| Your assignment |
Rewrite the text of the records, swapping every occurrence of "Jobs" for "Openings" and changing nothing else. Omit the pictures from your answer.
##### Given data #####
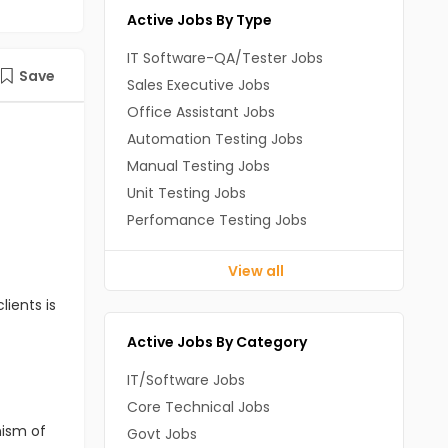
Active Jobs By Type
IT Software-QA/Tester Jobs
Save
Sales Executive Jobs
Office Assistant Jobs
Automation Testing Jobs
Manual Testing Jobs
Unit Testing Jobs
Perfomance Testing Jobs
View all
lients is
Active Jobs By Category
IT/Software Jobs
Core Technical Jobs
nism of
Govt Jobs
#####
| Reply to the task |
Active Openings By Type
IT Software-QA/Tester Openings
Save
Sales Executive Openings
Office Assistant Openings
Automation Testing Openings
Manual Testing Openings
Unit Testing Openings
Perfomance Testing Openings
View all
lients is
Active Openings By Category
IT/Software Openings
Core Technical Openings
nism of
Govt Openings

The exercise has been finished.